В это время пошёл снег. Огромные кружащиеся хлопья залепляли черноту руин, влажно клонили ветви самшита и заслоняли, отдаляли багровые всполохи нефтяных факелов над промзоной.

Когда она потянула подпёртую какой-то палкой железную гаражную дверь, оттуда страшно пыхнуло и навстречу ей с громом рвануло облако дыма.

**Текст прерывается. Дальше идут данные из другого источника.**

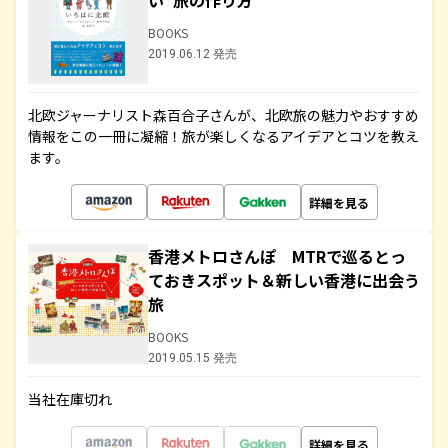
い”旅の作り方
BOOKS
2019.06.12 発売
北欧ジャーナリスト森百合子さんが、北欧旅の魅力やおすすめ
情報をこの一冊に凝縮！旅が楽しくなるアイデアとコツを教え
ます。
詳細を見る
香港メトロさんぽ MTRで巡るとっ
ておきスポット＆新しい香港に出会う
旅
BOOKS
2019.05.15 発売
当社在庫切れ
詳細を見る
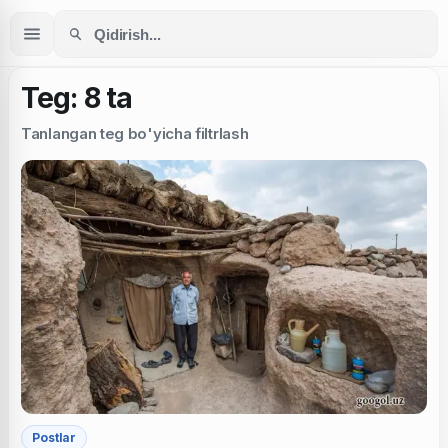
Teg: 8 ta
Tanlangan teg bo'yicha filtrlash
Postlar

Первое, что Люська увидела, придя в себя, — как сквозь испачканное глиной зелёное пальто частыми пятнышками выступает красная кровь. Но это было совсем не больно, ибо над головой в близком и широком небе стоял удивительный по нежной красоте хрустальный звон, как в Рождественскую ночь, когда, если затаить дыхание, то слышишь, как звенят при падении разноцветно сверкающие снежинки. В чудном, частом перезвоне ей стало так легко и светло, так хорошо, что казалось — чуть-чуть, и душа вырвется, взовьётся навстречу этой кристальной нежности! Мир искрился и кружил тихими звуками — «динь-динь-динь… динь-динь-динь…», перезвоны, свиваясь и сливаясь, превращались в частые детские голосочки: «динь-динь-динь…» — «Святый Боже, Святый Крепкий… динь-динь-динь… Святый Бессмертный…» — «Динь-динь-динь… динь-динь-динь…». Да это же ангелы! Это ангелы поют! И опять, только уже подальше: «Святый Боже, Святый Крепкий, Святый Бессмертный…» — и совсем-совсем издалёка — «динь-динь-динь…».

Люська тянулась, из последних сил тянулась к нежно тающим звукам, но что-то мешало, никак не пуская к ним… А! Это же пальто! Это оно своей глиной и кровью не отпускало её в эту кристально чистую красоту. Но сил снять, избавиться от грязной одежды не было. И голоса отходили, отходили. Пока не наступила полная тишина. Тишина навсегда.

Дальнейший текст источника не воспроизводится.